• **Your assignment**: Look below for the line that has "[869,179,927,194] [81,204,171,222] folcher"; output exactly from it through the line that has "[506,430,649,445] seems to", and leave the pictures out.

• **Data**:
---+---
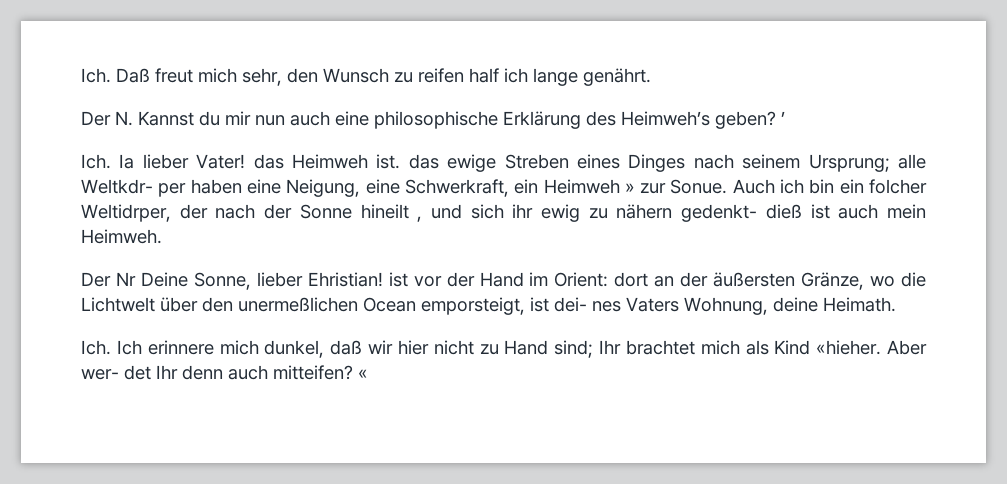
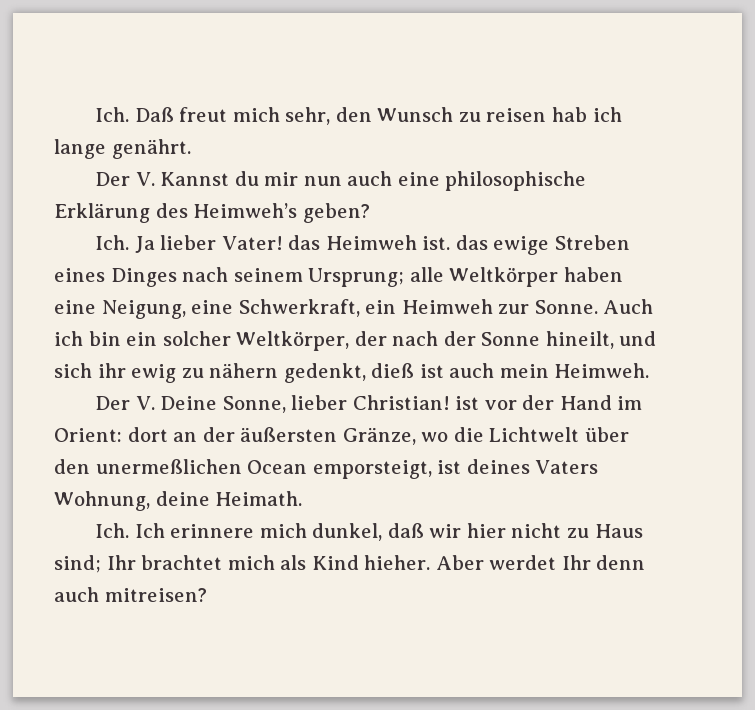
[418,68,499,83] reifen half -> [486,107,587,122] reisen hab
[115,111,133,126] N. -> [135,172,155,186] V.
[781,111,785,125] [81,154,135,169] ’ // Ich. Ia -> [95,235,155,253] // Ich. Ja
[81,179,187,197] Weltkdr- per -> [449,267,559,287] Weltkörper
[624,179,728,194] » zur Sonue. -> [498,300,598,314] zur Sonne.
[869,179,927,194] [81,204,171,222] folcher Weltidrper, -> [162,331,350,351] solcher Weltkörper,
[360,204,423,222] hineilt , -> [545,331,614,349] hineilt,
[681,204,758,222] gedenkt- -> [283,363,366,383] gedenkt,
[115,272,136,286] Nr -> [135,396,155,410] V.
[307,272,383,287] Ehristian! -> [352,395,450,410] Christian!
[554,297,621,312] dei- nes -> [466,459,530,474] deines
[504,340,549,355] Hand -> [594,524,643,538] Haus
[816,340,928,355] [81,365,151,380] «hieher. Aber wer- det -> [364,555,557,570] hieher. Aber werdet
[273,365,368,380] mitteifen? « -> [104,588,207,602] mitreisen?

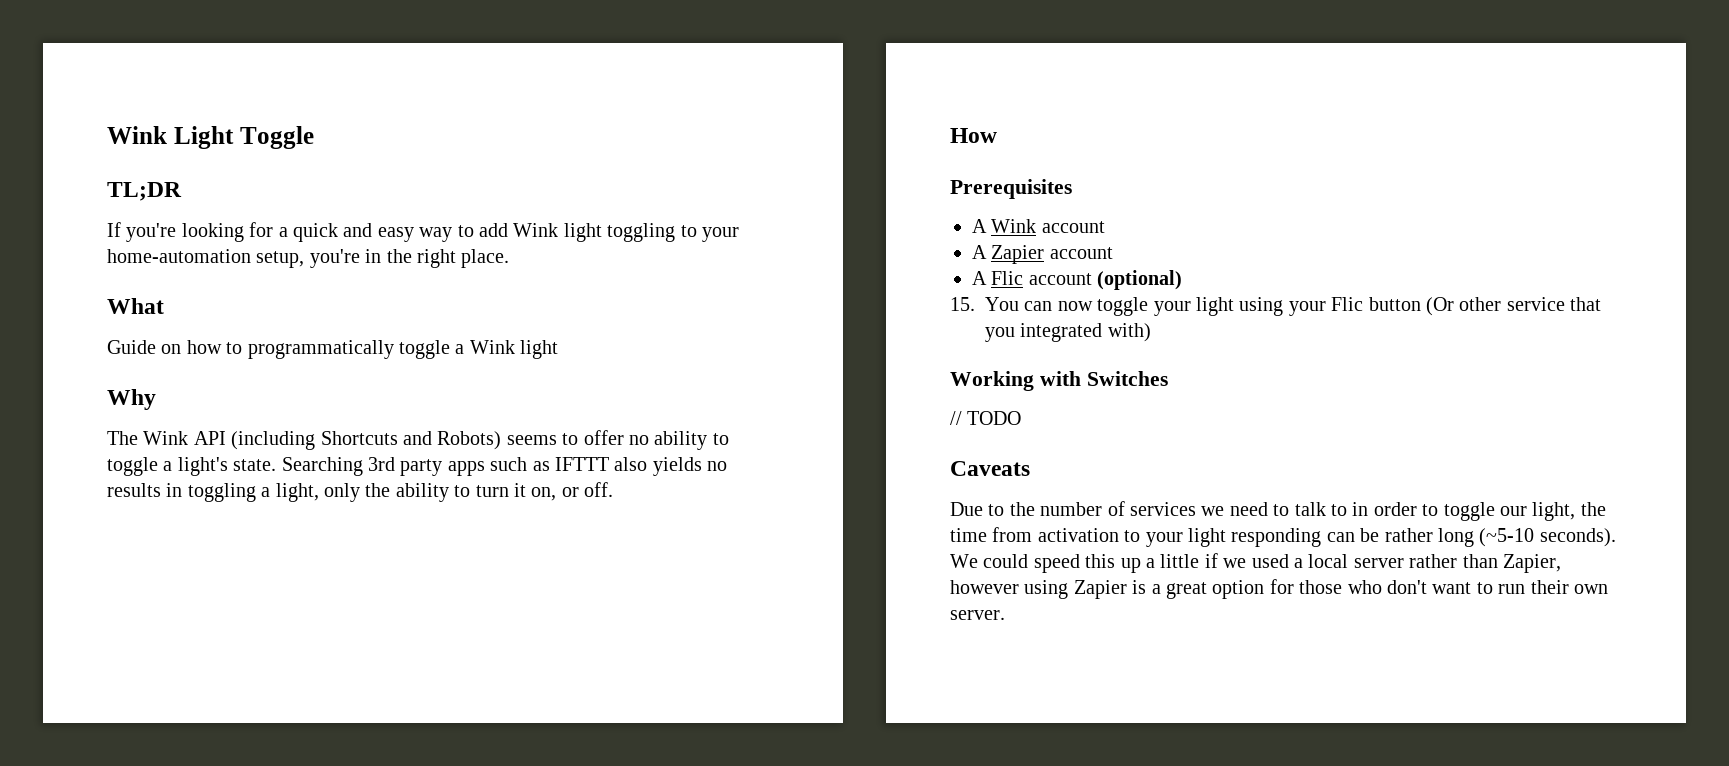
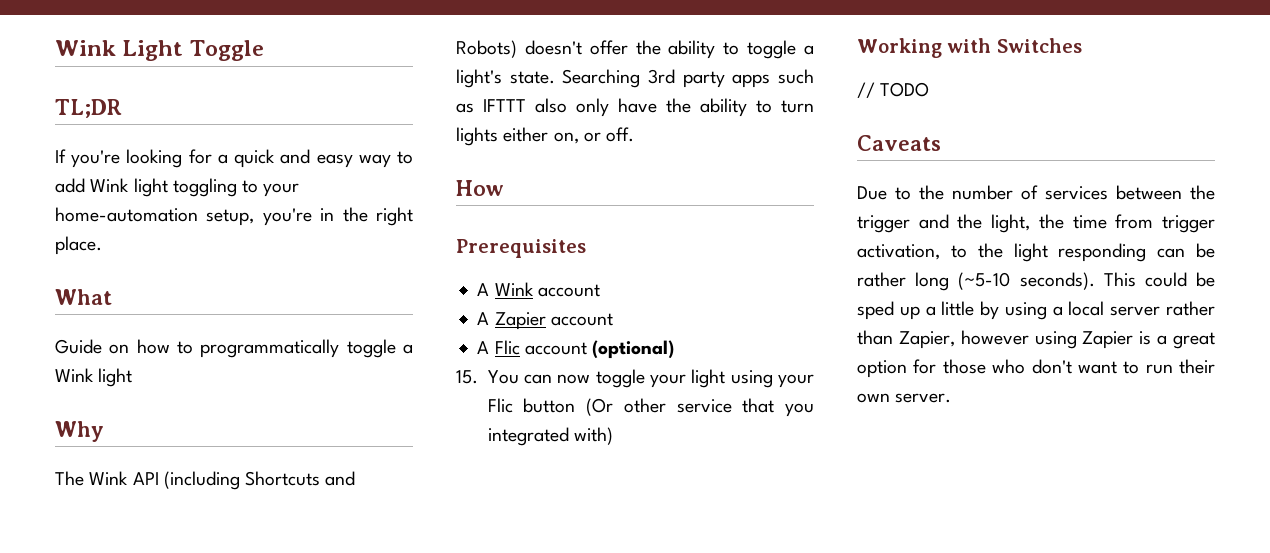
[506,430,649,445] seems to offer no -> [524,40,661,55] doesn't offer the
[652,457,728,476] [107,483,360,502] yields no results in toggling a light, only -> [576,98,657,117] only have
[514,483,526,497] it -> [456,127,549,146] lights either
[1201,502,1606,521] [950,527,1183,547] we need to talk to in order to toggle our light, the time from activation to your -> [1116,185,1215,200] [857,214,1215,233] [857,243,1003,260] between the trigger and the light, the time from trigger activation, to the
[950,553,1289,573] We could speed this up a little if we used -> [1103,272,1215,287] [857,301,1047,320] This could be sped up a little by using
---+---
• **Reply**:
[869,179,927,194] [81,204,171,222] folcher Weltidrper, -> [162,331,350,351] solcher Weltkörper,
[360,204,423,222] hineilt , -> [545,331,614,349] hineilt,
[681,204,758,222] gedenkt- -> [283,363,366,383] gedenkt,
[115,272,136,286] Nr -> [135,396,155,410] V.
[307,272,383,287] Ehristian! -> [352,395,450,410] Christian!
[554,297,621,312] dei- nes -> [466,459,530,474] deines
[504,340,549,355] Hand -> [594,524,643,538] Haus
[816,340,928,355] [81,365,151,380] «hieher. Aber wer- det -> [364,555,557,570] hieher. Aber werdet
[273,365,368,380] mitteifen? « -> [104,588,207,602] mitreisen?

[506,430,649,445] seems to offer no -> [524,40,661,55] doesn't offer the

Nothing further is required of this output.